L’avvio delle indagini
Durante i festeggiamenti per l’ultimo dell’anno su corso Vittorio Emanuele a Licata, uno degli indagati avrebbe estratto un’arma da fuoco, tentando per due volte di esplodere dei colpi all’indirizzo di un rivale, non riuscendo perché l’arma si era inceppata e che era caduta a terra durante la rissa per poi essere recuperata e riconsegnata al proprietario.
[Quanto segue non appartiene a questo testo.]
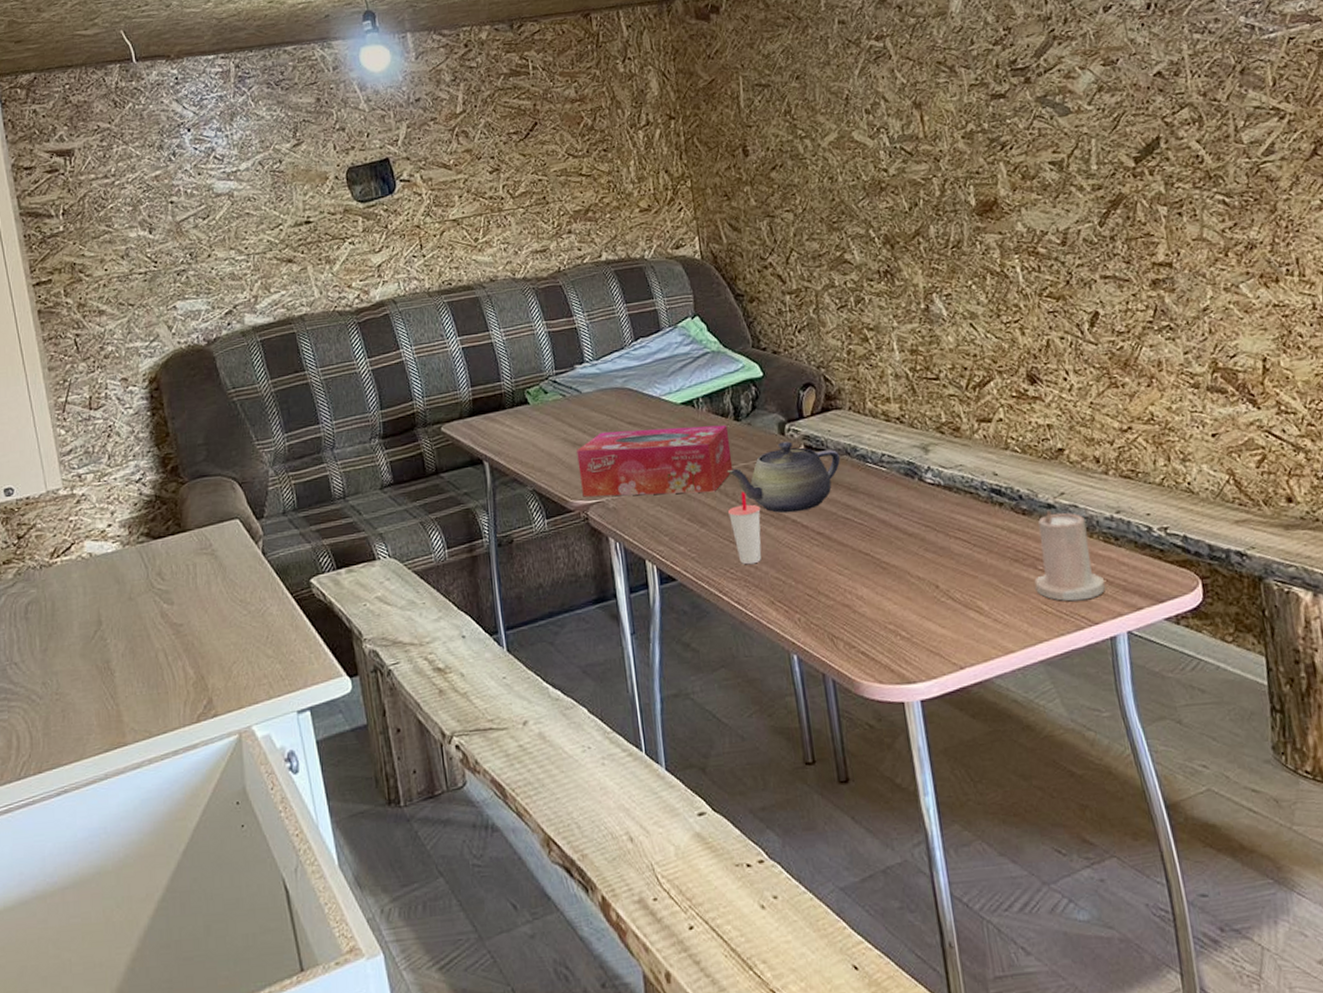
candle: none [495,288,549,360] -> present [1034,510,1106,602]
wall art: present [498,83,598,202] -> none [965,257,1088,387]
Da questo episodio sono partiti gli approfondimenti della squadra mobile di Agrigento e del commissariato di Licata.
La scoperta della rete di spaccio con ramificazioni a Gela e Catania
Successivi approfondimenti investigativi hanno consentito di inquadrare questo episodio in un contesto criminale più ampio caratterizzato dal traffico e spaccio di sostanze stupefacenti nel territorio di Licata, con ramificazioni anche nelle province di Gela e Catania, facendo emergere altresì numerosi episodi di cessione di droga.
Le perquisizioni sono state eseguite nei comuni di Licata, Palma di Montechiaro, Catania, Comiso e Alessandria, con il supporto delle squadre mobili di Catania, Ragusa ed Alessandria, del reparto prevenzione crimine Sicilia Occidentale di Palermo, delle unità cinofile antidroga ed antiesplosivo della questura del capoluogo siciliano e dell’Ufficio Polizia di Frontiera del capoluogo etneo.
Nel corso delle operazioni sono stati sequestrati i dispositivi telefonici in uso agli indagati e complessivamente 1,65 kg di sostanza stupefacente, tra marijuana e hashish. Uno degli indagati è stato arrestato in flagranza di reato per l’ipotesi di detenzione ai fini di spaccio di sostanze stupefacenti.